Peri n’est pas caractérisée de manière ultra-précise, témoignage d’une époque où la série était avant-tout ‘‘le Docteur et son sidekick’’. Davison, probablement pas très représentatif ici du reste de son run dans le rôle, est crédible dans son interprétation d’un Docteur crépusculaire que le cynisme et la violence de ce monde semblent peu à peu atteindre en son cœur. Un état intérieur dont témoigne son costume couvert de boue à la fin du récit.
Peri elle-même est toutefois l’occasion d’un dialogue dans lequel le Docteur explique pourquoi il porte du céleri sur son revers de sa veste. Un ajout à la requête de Davison pour son dernier épisode.

Coronation Space

Compte-tenu de l’ambition du propos, il n’est que plus apparent que les moyens alloués à « Doctor Who » dans sa première incarnation n’étaient pas en mesure de rendre justice à l’imagination des auteurs. Et « The Cave of Andronazi » illustre parfaitement qu’il s’agit bien d’une question de moyens et pas de talent, puisque son réalisateur n’est autre que Graeme Harper, qui a réalisé de nombreux épisodes de la série depuis 2006, et notamment les fins des saisons 2 et 4.
Pour sa première incursion dans cet univers, Harper devait faire avec les conditions de production de l’époque : « Doctor Who » était filmée en vidéo, à plusieurs caméras, comme un soap. Les presque deux heures de « The Caves of Androzani », c’est trois jours de tournage en extérieur dans une carrière, et cinq malheureux jours de studio, où les caves labyrinthiques de la planète sont figurées par un décor de dix mètres carrés dans lequel les acteurs doivent déclamer ‘‘avancez qui que vous soyez !’’ à un partenaire se tenant à deux mètres d’eux et dont même la caméra saisit parfaitement le visage... Et encore Graeme Harper a réussi à filmer quelques scènes avec un dispositif à une caméra pour tenter de dynamiser quelque peu ce serial.

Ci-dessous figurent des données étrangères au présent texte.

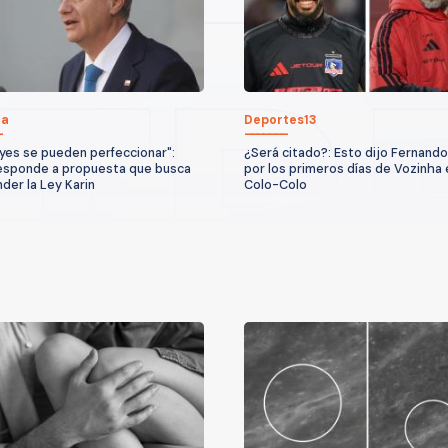
ca
Deportes13
eyes se pueden perfeccionar":
¿Será citado?: Esto dijo Fernando
esponde a propuesta que busca
por los primeros días de Vozinha 
der la Ley Karin
Colo-Colo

Franchement, il est parfois difficile de passer outre le coté kitch de l’ensemble — voire Z si on évoque la créature du magma, le Craignos Monster dispensable qui assure le cliffhanger du deuxième épisode. C’est alors qu’on mesure à quel point le fait qu’on lui ait alloué des moyens signifiant qu’on la prenait au sérieux à permis à la série, depuis 2005, de déployer pleinement son potentiel en obtenant un visuel à la hauteur de son propos.

Post Scriptum

« Doctor Who »
« The Caves of Androzani »
BBC - 1984
Scénario : Robert Holmes. Réalisation : Graeme Harper.
Avec : Peter Davison (5e Docteur), Nicola Bryant (Peri Brown). Et Colin Baker (6e Docteur).